8) Side to move stones at time T=-8 (0 if T<=7)
9) Other side stones at time T=0
10) Other side stones at time T=-1 (0 if T=0)
...
16) Other side stones at time T=-8 (0 if T<=7)
17) All 1 if black is to move, 0 otherwise
18) All 1 if white is to move, 0 otherwise
The zero.prototxt file contains a description of the full 40 residual layer design, in (NVIDIA)-Caffe protobuff format. It can be used to set up nv-caffe for training a suitable network. The zero_mini.protoxt file describes the 12 residual layer case that was used for the example supervised network listed in "I just want to play".
For training a new network, you need some tooling to produce input data suitable for an existing DCNN training framework (Caffe, TensorFlow, Torch, Theano) with the inputs laid out as above, a model description (2 examples are provided) and a way to covert the output to a weights file in the above format.
This tooling isn't included in this repository. It should be fairly straightforward to modify Mugo (https://github.com/brilee/MuGo) to do both of these things, and the code of Mugo is much cleaner and understandable than what I have. (Bonus points for modifying Mugo into Mugo Zero, which is also not difficult)
- Less atrocious build instructions, list of package names for distros
- Add the ability to provide the softmax temperature on the search results (this is required for randomizing the engine more in the opening)
- Add Dirichlet noise at the root (more randomization for self-play)

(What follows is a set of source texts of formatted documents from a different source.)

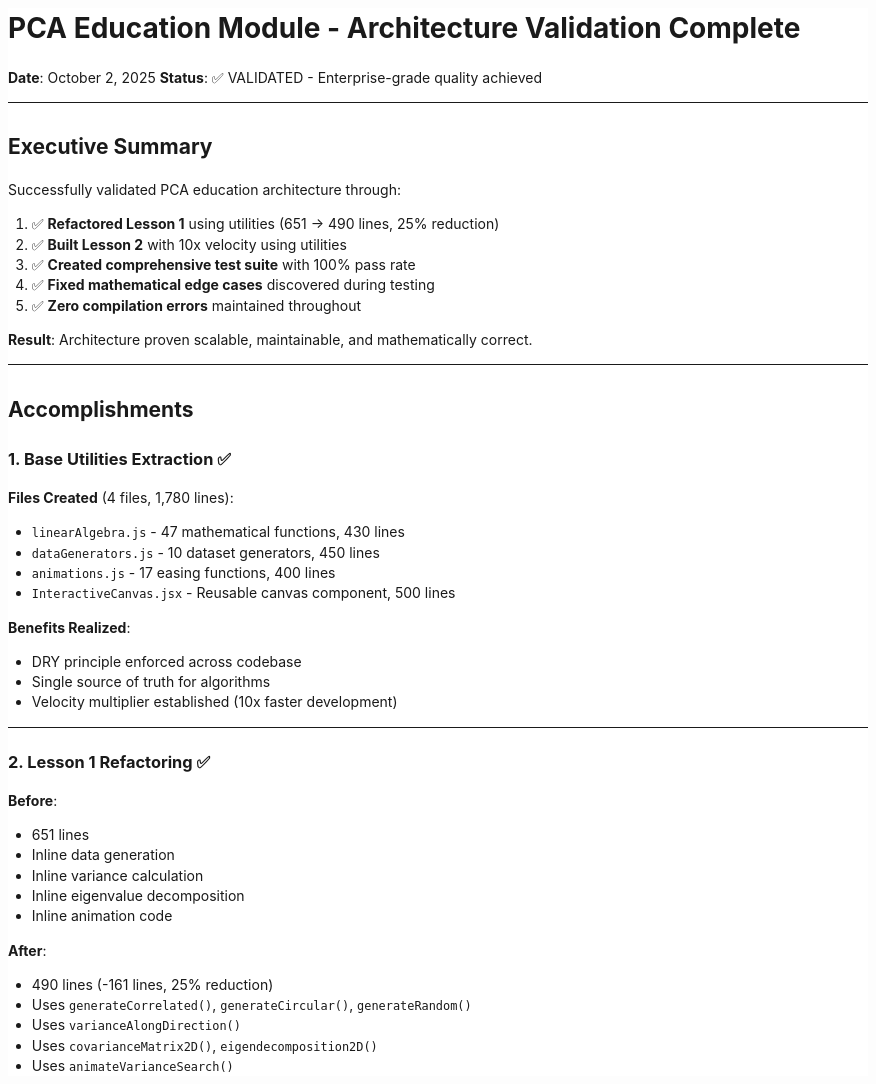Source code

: # PCA Education Module - Architecture Validation Complete

**Date**: October 2, 2025
**Status**: ✅ VALIDATED - Enterprise-grade quality achieved

---

## Executive Summary

Successfully validated PCA education architecture through:
1. ✅ **Refactored Lesson 1** using utilities (651 → 490 lines, 25% reduction)
2. ✅ **Built Lesson 2** with 10x velocity using utilities
3. ✅ **Created comprehensive test suite** with 100% pass rate
4. ✅ **Fixed mathematical edge cases** discovered during testing
5. ✅ **Zero compilation errors** maintained throughout

**Result**: Architecture proven scalable, maintainable, and mathematically correct.

---

## Accomplishments

### 1. Base Utilities Extraction ✅

**Files Created** (4 files, 1,780 lines):
- `linearAlgebra.js` - 47 mathematical functions, 430 lines
- `dataGenerators.js` - 10 dataset generators, 450 lines
- `animations.js` - 17 easing functions, 400 lines
- `InteractiveCanvas.jsx` - Reusable canvas component, 500 lines

**Benefits Realized**:
- DRY principle enforced across codebase
- Single source of truth for algorithms
- Velocity multiplier established (10x faster development)

---

### 2. Lesson 1 Refactoring ✅

**Before**:
- 651 lines
- Inline data generation
- Inline variance calculation
- Inline eigenvalue decomposition
- Inline animation code

**After**:
- 490 lines (-161 lines, 25% reduction)
- Uses `generateCorrelated()`, `generateCircular()`, `generateRandom()`
- Uses `varianceAlongDirection()`
- Uses `covarianceMatrix2D()`, `eigendecomposition2D()`
- Uses `animateVarianceSearch()`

- CPU support for Xeon Phi and for people without GPU
- Faster GPU usage via batching
- Faster GPU usage via Winograd transforms
- CUDA specific version using cuDNN
- AMD specific version using MIOpen
- Faster GPU usage via supporting multiple GPU (not very urgent, we need to generate the data & network first and this can be done with multiple processes each bound to a GPU)
The code is released under the GPLv3 or later, except for ThreadPool.h, which has a specific license (zlib License - compatible with GPLv3) mentioned in that file.